I just want to go to bed, Mom
, Audrey said,
even though I know you want to talk
.
Yes, of course
, I said.
Talking can wait. You haven't slept in so long
.
I watched as she peeled off the jeans and socks she'd worn in the lake in her last attempt to save the girl. I watched as she pulled the covers up to her chin and closed her eyes, then listened for the rhythmic breathing and slight whistle through her nose that always indicated she was in a deep sleep, ever since she was a baby. It was that whistle that had made me think of singing, that whistle that kept me sitting on the porch, singing in a low voice while I wondered about the girl who had sunk down into the water, down deeper than any of us will ever go.
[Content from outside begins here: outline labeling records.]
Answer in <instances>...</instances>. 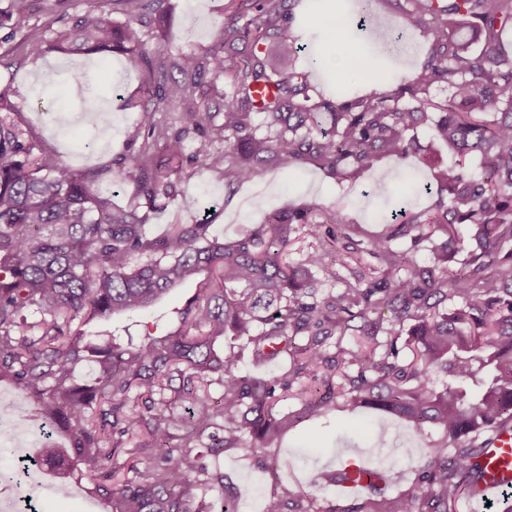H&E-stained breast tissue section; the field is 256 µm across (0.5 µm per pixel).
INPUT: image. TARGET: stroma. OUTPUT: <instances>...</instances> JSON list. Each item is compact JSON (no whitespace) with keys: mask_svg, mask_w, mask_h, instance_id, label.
Instances as JSON below:
<instances>
[{"mask_svg":"<svg viewBox=\"0 0 512 512\" xmlns=\"http://www.w3.org/2000/svg\"><path fill=\"white\" fill-rule=\"evenodd\" d=\"M227 3L163 0L161 9L170 21V53L200 52L212 45L224 25ZM102 10L111 12L115 21L125 19L112 0H35V9L17 37L0 34V90H9L38 143L79 170L113 165L128 150L136 137L139 104L150 78L142 71L125 70L124 57L115 53L63 57L48 51L34 56L23 51L20 41L51 37L53 31L71 27L86 13ZM326 18L323 12L298 17V33L307 51L318 53L330 46L341 54L354 41L370 39L372 34H384L389 28L404 30L405 39L389 56L390 70L402 76L410 75L424 59L430 41L428 33L410 26L395 0H372L363 24L348 26L341 39L326 26ZM79 68L94 74L90 89L68 84L69 74ZM104 104L113 107L108 125L91 116ZM398 172V166L386 160L364 178L340 183L314 165L304 164L271 171L230 194L216 173L184 171L179 175L183 196L156 213L152 222L160 231L168 224H189L209 216L214 233L232 239L287 204L316 202L336 207L349 221L376 231L397 201L412 208L429 203L416 190L417 184L427 180V172L416 173L414 186L401 192L396 189ZM196 293L195 284L190 283L149 312L86 325L76 321L72 327L103 341L112 335L137 341L144 324L151 323L162 336L174 329L181 309ZM281 407L299 417L284 438L255 455L227 450L219 457L221 469L238 491L235 512H263L266 500L285 487L323 506L342 502L335 486L316 479L332 464L338 449H363L378 443L385 454L376 459L377 467L401 469L412 476L425 464L429 446L439 438L434 430L416 431L407 422L378 411L309 416L303 399L296 397L283 401ZM93 479V473L77 461L65 473L44 471L43 485L34 492V512H112L111 504L96 494Z\"/></svg>","mask_w":512,"mask_h":512,"instance_id":"obj_1","label":"stroma"}]
</instances>
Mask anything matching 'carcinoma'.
<instances>
[{"instance_id":"cac0c4a2","label":"carcinoma","mask_w":512,"mask_h":512,"mask_svg":"<svg viewBox=\"0 0 512 512\" xmlns=\"http://www.w3.org/2000/svg\"><path fill=\"white\" fill-rule=\"evenodd\" d=\"M113 2L129 22L89 13L50 49L121 53L158 79L153 101L179 107L162 123L157 107L143 105L142 142L118 168L73 170L21 127L0 91V378L69 440L67 448L47 441L38 465L80 458L112 512H214L206 490L226 488L224 473L209 472L191 449L261 452L296 420L278 403L322 372L324 388L305 397L308 414L326 415L341 398L352 411L436 428L442 439L395 497L370 492L324 508L285 489L265 512H457L461 494L483 479L482 434L512 422V56L500 42L512 28V0H403L410 24L431 35L423 63L397 83L376 69L366 90L344 79L334 100L311 97L307 71L273 68L261 49L274 38L288 57L301 51L281 24L301 0H229L217 43L177 56L160 35L162 0ZM32 10L33 0H9L0 28L15 35ZM207 75L228 77L232 92L213 94ZM260 85L274 87L262 106ZM435 86L448 98L431 99ZM422 128L456 160L423 186L431 203L392 214L378 233L315 204L274 211L232 240L205 220L160 234L149 224L182 195L173 171L211 170L231 189L309 163L355 181L387 158L430 166L416 137ZM105 178L131 186L126 204L97 188ZM298 233L311 243L293 258ZM421 251L429 261L416 260ZM197 277L200 294L171 334L147 328L137 344L113 337L97 346L71 332L77 318L149 309ZM335 336H357L359 348L331 354ZM245 354L287 370L243 374ZM82 361L94 370L91 385L72 379ZM169 393L183 413L156 410ZM133 440L153 451L151 463L129 457L116 481L114 461Z\"/></svg>"}]
</instances>
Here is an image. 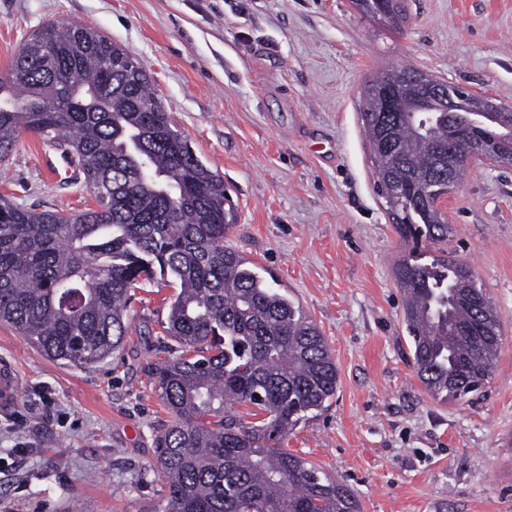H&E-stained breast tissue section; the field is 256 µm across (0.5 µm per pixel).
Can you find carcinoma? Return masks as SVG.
I'll return each instance as SVG.
<instances>
[{"label":"carcinoma","mask_w":512,"mask_h":512,"mask_svg":"<svg viewBox=\"0 0 512 512\" xmlns=\"http://www.w3.org/2000/svg\"><path fill=\"white\" fill-rule=\"evenodd\" d=\"M351 3L394 32L407 20L404 0ZM419 75L372 76L360 117L376 192L413 242L393 276L416 372L448 402L490 379L503 326L472 268L440 248L453 226L425 189L460 184L467 166L448 159V113ZM387 90L398 92L394 112L383 111ZM496 117L467 135L492 137ZM23 131L68 155L98 206L37 212L0 196V322L53 360L92 365L122 346L132 289L179 283L164 326L174 347L152 373L173 416L153 464L168 487L160 512H361L349 488L284 448L336 395V361L300 305L226 244L238 212L224 178L191 149L140 63L91 28L43 25L0 81V161Z\"/></svg>","instance_id":"obj_1"}]
</instances>
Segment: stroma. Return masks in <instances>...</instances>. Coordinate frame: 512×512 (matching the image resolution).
I'll use <instances>...</instances> for the list:
<instances>
[{"instance_id": "stroma-1", "label": "stroma", "mask_w": 512, "mask_h": 512, "mask_svg": "<svg viewBox=\"0 0 512 512\" xmlns=\"http://www.w3.org/2000/svg\"><path fill=\"white\" fill-rule=\"evenodd\" d=\"M401 32L350 0H0V79L47 22L100 31L152 76L192 149L224 178L228 242L314 321L336 361L331 406L289 452L347 484L363 512H512V167L477 162L448 197L453 258L501 315L491 379L455 402L420 382L392 274L409 246L377 195L359 112L368 77L401 66L512 105V0H406ZM0 195L94 208L48 139L20 133ZM175 285L132 289L123 346L83 368L0 323L18 403L0 412V512H159L152 469L172 417L151 380Z\"/></svg>"}]
</instances>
After I close the windows on the porch and get onto the cot in the guestroom, where I have been sleeping ever since Colin first convinced himself the television would explode, I realize I have not checked on Colin since the morning, when the phone calls began, telling us Ethan had gone missing. Colin had spoken to me that morning. He hadn't in weeks, not in sentences, not with the kind of meaning that happens between husbands and wives, even in marriages strained by children, illness, or the distraction of baking. When Audrey explained to him that we had to leave right away, he actually seemed to understand, though not at first.
Please, Dad
, she said,
put down your ball and listen for a minute. Ethan's helpless. He gets locked in his bedroom at night, and he got out. He can't be let out alone
.
I remember Colin turning to me and saying,
What a terrible thing it must be for him to be locked up like that
.
I hadn't answered then, but I think I can now. I pad into the living room and find Colin just sitting, holding his Nerf ball. He is not playing a game. He is looking first at the television and then at the ball and then back at the television again.
The boy is all right
, I say. I sit down next to him on the sofa. He does not try to move away from me.
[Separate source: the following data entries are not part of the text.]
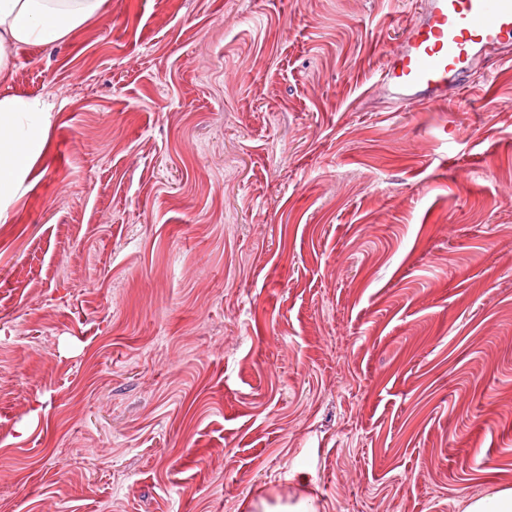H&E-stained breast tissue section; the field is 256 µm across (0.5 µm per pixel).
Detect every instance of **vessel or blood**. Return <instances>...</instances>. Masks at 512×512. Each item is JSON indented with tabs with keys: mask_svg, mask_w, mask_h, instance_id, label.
Instances as JSON below:
<instances>
[{
	"mask_svg": "<svg viewBox=\"0 0 512 512\" xmlns=\"http://www.w3.org/2000/svg\"><path fill=\"white\" fill-rule=\"evenodd\" d=\"M499 60H512V0H425L374 87L396 108L429 106Z\"/></svg>",
	"mask_w": 512,
	"mask_h": 512,
	"instance_id": "obj_1",
	"label": "vessel or blood"
}]
</instances>
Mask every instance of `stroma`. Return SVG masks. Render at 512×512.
Listing matches in <instances>:
<instances>
[{
  "label": "stroma",
  "instance_id": "stroma-1",
  "mask_svg": "<svg viewBox=\"0 0 512 512\" xmlns=\"http://www.w3.org/2000/svg\"><path fill=\"white\" fill-rule=\"evenodd\" d=\"M422 0H106L0 218V512H463L512 488V60L371 93Z\"/></svg>",
  "mask_w": 512,
  "mask_h": 512
}]
</instances>
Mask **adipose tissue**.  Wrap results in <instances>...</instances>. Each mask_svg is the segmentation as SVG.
<instances>
[{"mask_svg":"<svg viewBox=\"0 0 512 512\" xmlns=\"http://www.w3.org/2000/svg\"><path fill=\"white\" fill-rule=\"evenodd\" d=\"M105 0H0V78L8 79L23 46L50 45L97 17ZM51 106L0 95V214L16 198L46 144Z\"/></svg>","mask_w":512,"mask_h":512,"instance_id":"ef3b65f1","label":"adipose tissue"}]
</instances>
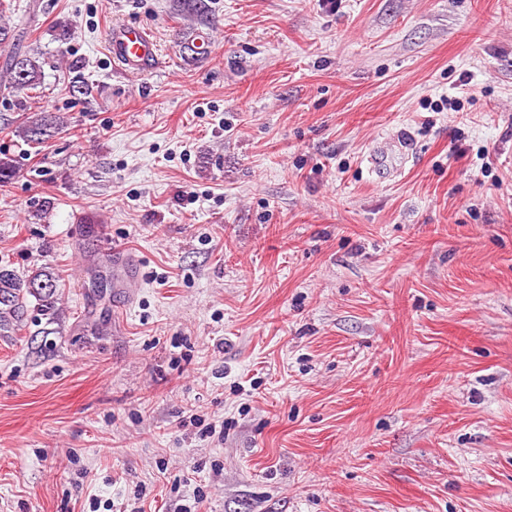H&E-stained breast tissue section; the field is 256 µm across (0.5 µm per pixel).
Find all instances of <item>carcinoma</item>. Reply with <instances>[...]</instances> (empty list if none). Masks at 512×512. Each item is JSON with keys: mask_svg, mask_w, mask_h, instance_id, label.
<instances>
[{"mask_svg": "<svg viewBox=\"0 0 512 512\" xmlns=\"http://www.w3.org/2000/svg\"><path fill=\"white\" fill-rule=\"evenodd\" d=\"M4 84L0 85L3 97H19L25 93L33 106L19 103L24 117L15 129L17 136L31 146L48 143L66 130L69 118L60 112H49L38 106L33 92L41 87L40 66L33 58L18 52L9 56L5 64ZM93 89V83L78 70L72 77L69 92L86 97ZM57 279L49 269H41L21 277L10 264L0 261V336H13L23 327L29 308V298H34L44 309L54 304Z\"/></svg>", "mask_w": 512, "mask_h": 512, "instance_id": "obj_1", "label": "carcinoma"}]
</instances>
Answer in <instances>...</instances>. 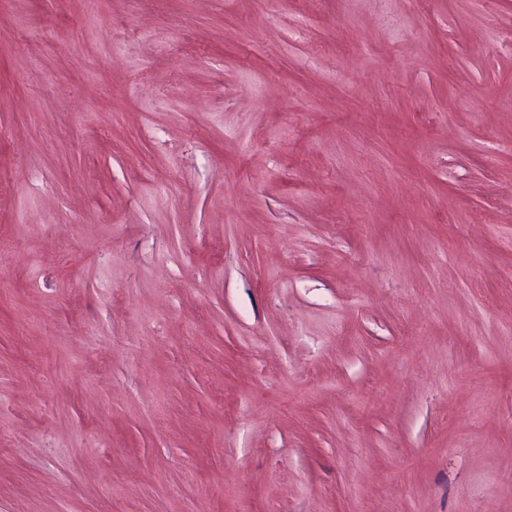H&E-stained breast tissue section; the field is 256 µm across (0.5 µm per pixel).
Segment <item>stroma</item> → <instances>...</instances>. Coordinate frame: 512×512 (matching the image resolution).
<instances>
[{
	"label": "stroma",
	"instance_id": "35a3bbf8",
	"mask_svg": "<svg viewBox=\"0 0 512 512\" xmlns=\"http://www.w3.org/2000/svg\"><path fill=\"white\" fill-rule=\"evenodd\" d=\"M512 512V0H0V512Z\"/></svg>",
	"mask_w": 512,
	"mask_h": 512
}]
</instances>
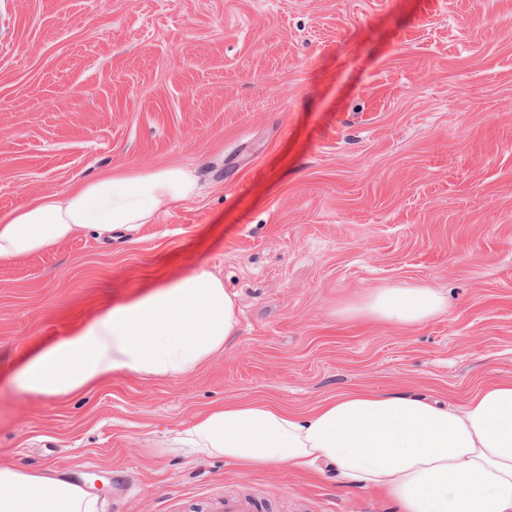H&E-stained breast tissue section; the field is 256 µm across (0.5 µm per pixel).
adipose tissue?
Masks as SVG:
<instances>
[{"label": "adipose tissue", "mask_w": 512, "mask_h": 512, "mask_svg": "<svg viewBox=\"0 0 512 512\" xmlns=\"http://www.w3.org/2000/svg\"><path fill=\"white\" fill-rule=\"evenodd\" d=\"M197 182L179 165L115 171L0 216V265L95 230L152 223L193 199ZM424 286L378 288L347 311L400 326L442 313ZM238 331L233 294L211 271L150 287L77 326L32 356L15 384L42 398L69 397L120 375L177 379L223 351ZM243 469L334 468L346 487L382 493L396 512H512V381L480 389L463 406L415 395L357 390L296 414L263 402L215 407L175 440ZM0 512H99L94 495L65 480L0 465Z\"/></svg>", "instance_id": "ef3b65f1"}]
</instances>
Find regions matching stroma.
<instances>
[{
    "mask_svg": "<svg viewBox=\"0 0 512 512\" xmlns=\"http://www.w3.org/2000/svg\"><path fill=\"white\" fill-rule=\"evenodd\" d=\"M179 164L198 195L111 239L0 266V465L68 477L101 512H395L335 474L166 445L200 413H305L354 390L464 405L512 381V0H0V214L108 169ZM240 329L192 375L36 398L13 375L128 296L196 268ZM423 285L406 328L343 312ZM211 512H263L264 506L255 498L245 494H224L210 503Z\"/></svg>",
    "mask_w": 512,
    "mask_h": 512,
    "instance_id": "35a3bbf8",
    "label": "stroma"
}]
</instances>
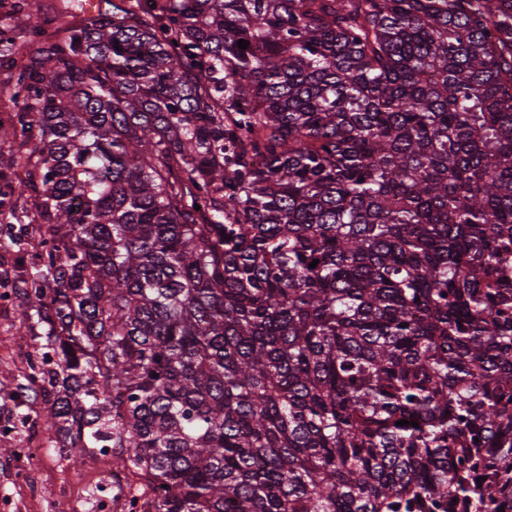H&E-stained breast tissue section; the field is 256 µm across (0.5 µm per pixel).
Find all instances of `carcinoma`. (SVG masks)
Masks as SVG:
<instances>
[{
	"mask_svg": "<svg viewBox=\"0 0 512 512\" xmlns=\"http://www.w3.org/2000/svg\"><path fill=\"white\" fill-rule=\"evenodd\" d=\"M141 2L0 25L40 425L133 512H500L512 0Z\"/></svg>",
	"mask_w": 512,
	"mask_h": 512,
	"instance_id": "obj_1",
	"label": "carcinoma"
}]
</instances>
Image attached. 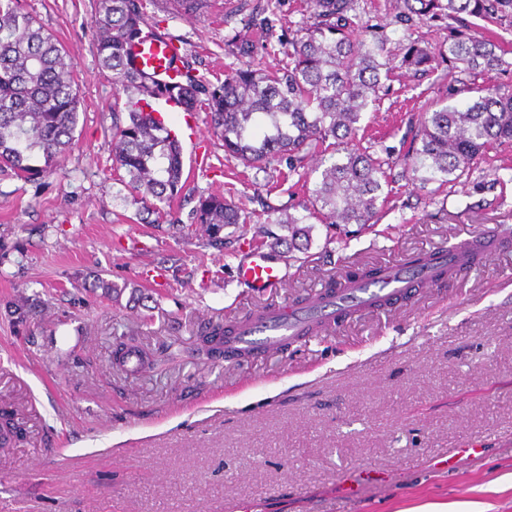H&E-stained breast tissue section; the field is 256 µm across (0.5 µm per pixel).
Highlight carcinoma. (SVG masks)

This morning you said how hard it must be, and you are right, Colin. It is hard
.
He lays the ball down in the space between us.
Yes
, he says.
It is
.
Six months later, I discover that Colin is gone. It is spring, that time when we are still just a town that happens to have a lake, a town that will change with the arrival of the summer people who take up residence in the cottages along the lakeshore and bring with them children in matching bathing suits and sand toys and chairs and towels. I tell no one. Audrey has only begun to sleep again, and she and Caroline and Rebecca laugh during the evenings in Audrey's room. Every Thursday Buck and I drive to Libby's, where he and Ethan sit and watch cartoons. Libby's husband works late most nights, and she takes comfort in the bits of dreams she has begun to have again. Sometimes she even tells them to me. Rebecca and Greg continue to meet, but never on Magda's porch.